Text shown
# # #

- Born: Donald Lester Bitzer January 1, 1934 East St. Louis, Illinois, U.S.
- Died: December 10, 2024 (aged 90) Cary, North Carolina, U.S.
- Occupations: Electrical engineer; computer scientist;
- Spouse: Maryann Drost ​ ​(m. 1955; died 2022)​
- Children: 1
- Awards: See full list

Academic background
- Alma mater: University of Illinois Urbana-Champaign (B.S.) (M.S.) (Ph.D.)

Academic work
- Sub-discipline: Computer science
- Institutions: North Carolina State University
- Notable works: PLATO, Plasma display

= Donald Bitzer =

American electrical engineer and computer scientist (1934–2024)

Donald Lester Bitzer (January 1, 1934 – December 10, 2024) was an American electrical engineer and computer scientist. He was the co-inventor of the plasma display and was widely regarded as the "father of PLATO".

==Life and career==
Donald Lester Bitzer was born in East St. Louis, Illinois, on January 1, 1934. He grew up in Collinsville, Illinois. Bitzer received three degrees in electrical engineering (B.S., 1955; M.S., 1956; Ph.D., 1960) from the University of Illinois Urbana-Champaign.

Bitzer held several patents in numerous areas, while the PLATO computer system, the first system to combine graphics and touchscreens, is the most famous of his inventions.

Bitzer co-invented the flat plasma display panel in 1964.

In 1974, Bitzer was elected as a member into the National Academy of Engineering for "his leadership in the utilization and development of technology for improving the effectiveness of education".

# # #

Provided data
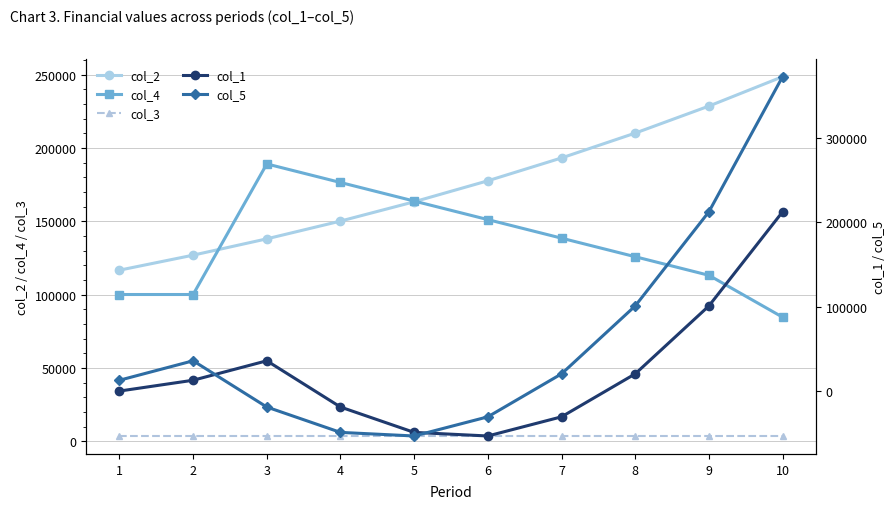

True or false: col_4 and col_3 intersect in this chart.

False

# # #

Study questions
1. In the Donald Bitzer biography, turn the paragraph that begins "Donald Lester Bitzer was born in East St. Louis" into a bulleted list that keeps its main facts.
2. Carry on the Donald Bitzer biography after its last sentence.
The listing comes from a different source than the Donald Bitzer biography.

Responses by item number
1.
- Born January 1, 1934, in East St. Louis, Illinois
- Grew up in Collinsville, Illinois
- Earned three electrical engineering degrees from the University of Illinois Urbana-Champaign: B.S. (1955), M.S. (1956) and Ph.D. (1960)

2.
From 1989, Bitzer was a Distinguished University Research Professor of Computer Science at North Carolina State University.

Bitzer was married to Maryann Drost, a nurse and educator, from 1955 until her death in 2022 and had a son, along with three grandchildren and two great-grandchildren. He died of congestive heart failure at home in Cary, North Carolina, on December 10, 2024, at the age of 90.

==Awards==
In 1973, the National Academy of Engineering presented Bitzer with the Vladimir K. Zworykin Award, which honors the inventor of the iconoscope.

Bitzer was a designated National Associate, an honor which was granted to him by the National Academies in 2002. He was also a member of the American Society for Engineering Education.

- Member of the National Academy of Engineering (1974)
- Computer Society Fellow of the Institute of Electrical and Electronics Engineers (1982)
- Slottow Creativity Award (1989)
- Emmy Award (2002)
- Inducted into National Inventors Hall of Fame (2013)
- Fellow of the National Academy of Inventors (2018)
- Holladay Medal (2019)
- Fellow of the Computer History Museum (2022)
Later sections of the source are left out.